- WHAT THE TASK ASKS:
If a record holds a picture, please leave the picture out and copy the rest of the record exactly.

Before-and-after change data:

+++

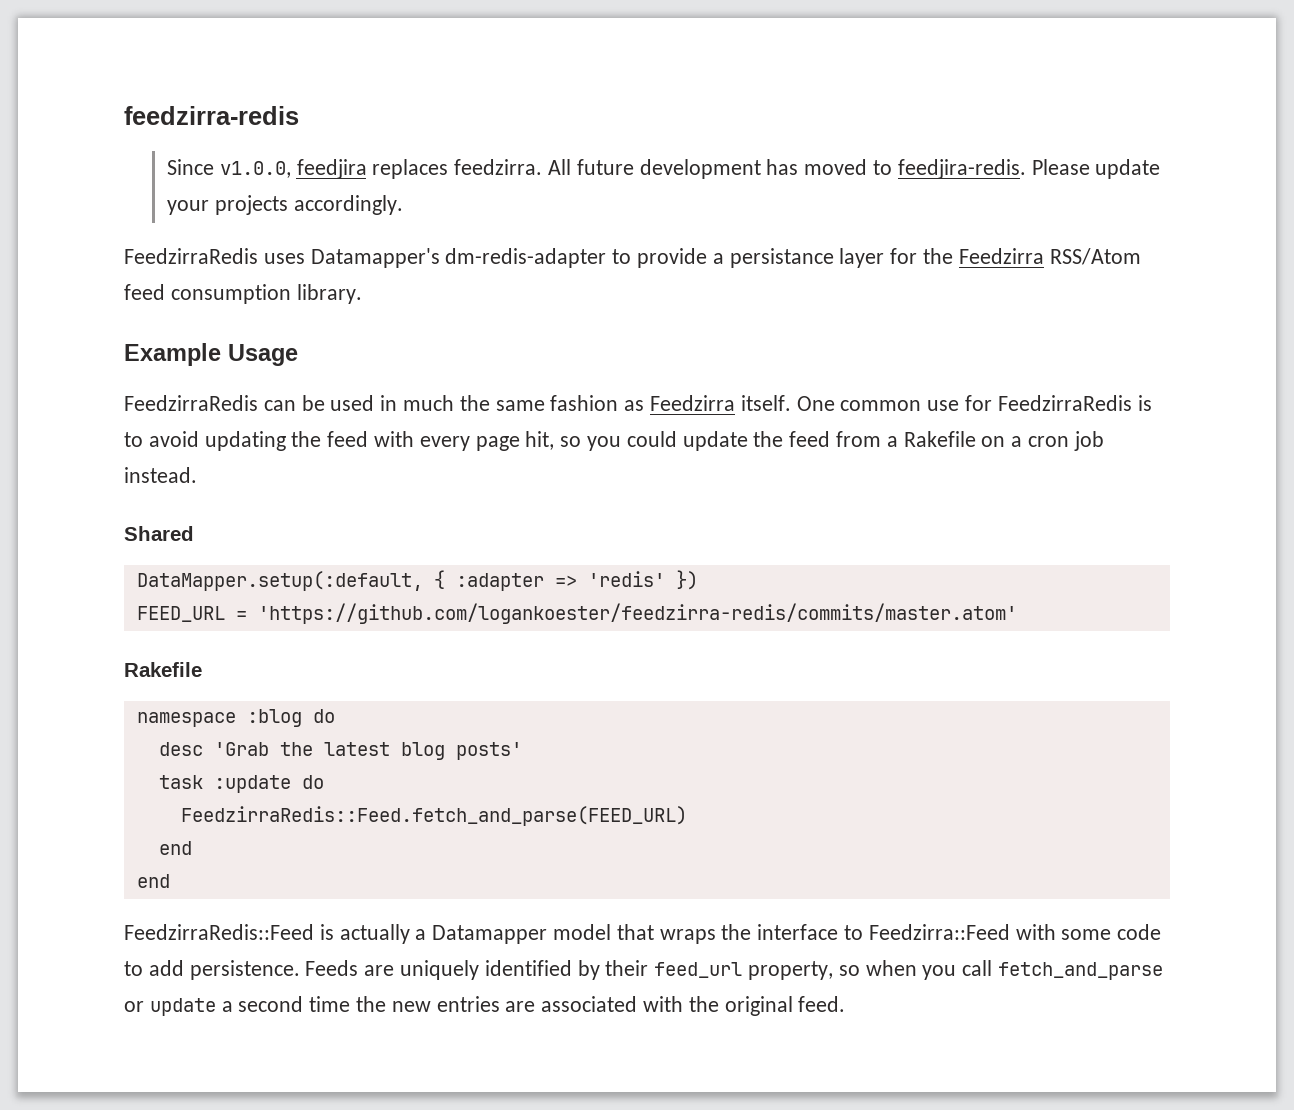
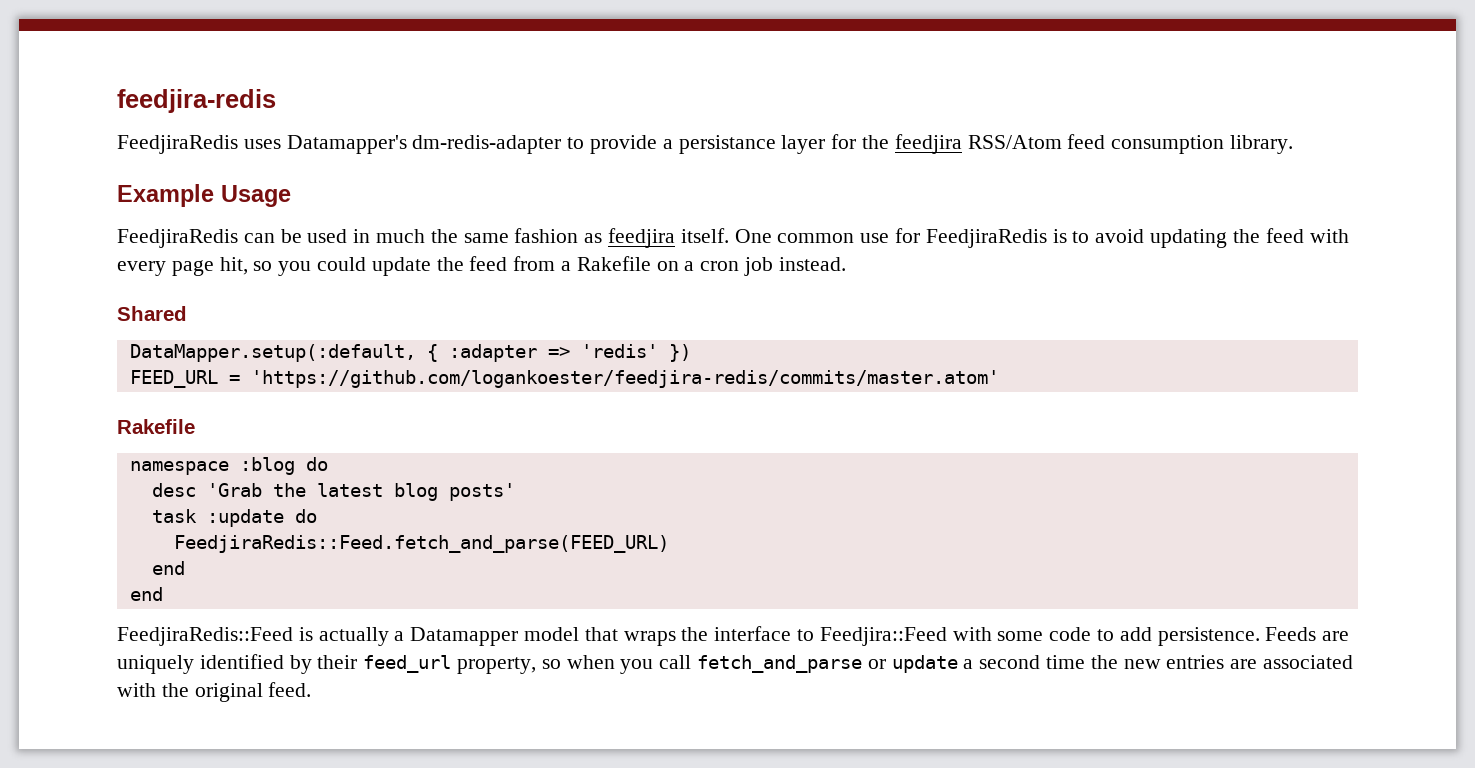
[124,106,299,125] [166,159,1161,179] [166,195,403,215] [124,248,258,264] feedzirra-redis // Since v1.0.0, feedjira replaces feedzirra. All future development has moved to feedjira-redis. Please update your projects accordingly. // FeedzirraRedis -> [117,89,276,113] [117,135,238,154] feedjira-redis // FeedjiraRedis
[958,248,1044,264] Feedzirra -> [894,134,962,154] feedjira
[124,395,258,411] FeedzirraRedis -> [117,229,238,248] FeedjiraRedis
[650,395,736,411] Feedzirra -> [608,228,676,248] feedjira
[997,395,1132,411] FeedzirraRedis -> [925,229,1047,248] FeedjiraRedis
[257,603,1017,624] 'https://github.com/logankoester/feedzirra-redis/commits/master.atom' -> [250,370,999,388] 'https://github.com/logankoester/feedjira-redis/commits/master.atom'
[180,806,687,826] FeedzirraRedis::Feed.fetch_and_parse(FEED_URL) -> [173,535,669,553] FeedjiraRedis::Feed.fetch_and_parse(FEED_URL)
[124,924,314,940] FeedzirraRedis::Feed -> [117,627,293,646] FeedjiraRedis::Feed
[868,924,1010,940] Feedzirra::Feed -> [819,627,947,646] Feedjira::Feed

+++

- RESPONSE BELOW:
[124,106,299,125] [166,159,1161,179] [166,195,403,215] [124,248,258,264] feedzirra-redis // Since v1.0.0, feedjira replaces feedzirra. All future development has moved to feedjira-redis. Please update your projects accordingly. // FeedzirraRedis -> [117,89,276,113] [117,135,238,154] feedjira-redis // FeedjiraRedis
[958,248,1044,264] Feedzirra -> [894,134,962,154] feedjira
[124,395,258,411] FeedzirraRedis -> [117,229,238,248] FeedjiraRedis
[650,395,736,411] Feedzirra -> [608,228,676,248] feedjira
[997,395,1132,411] FeedzirraRedis -> [925,229,1047,248] FeedjiraRedis
[257,603,1017,624] 'https://github.com/logankoester/feedzirra-redis/commits/master.atom' -> [250,370,999,388] 'https://github.com/logankoester/feedjira-redis/commits/master.atom'
[180,806,687,826] FeedzirraRedis::Feed.fetch_and_parse(FEED_URL) -> [173,535,669,553] FeedjiraRedis::Feed.fetch_and_parse(FEED_URL)
[124,924,314,940] FeedzirraRedis::Feed -> [117,627,293,646] FeedjiraRedis::Feed
[868,924,1010,940] Feedzirra::Feed -> [819,627,947,646] Feedjira::Feed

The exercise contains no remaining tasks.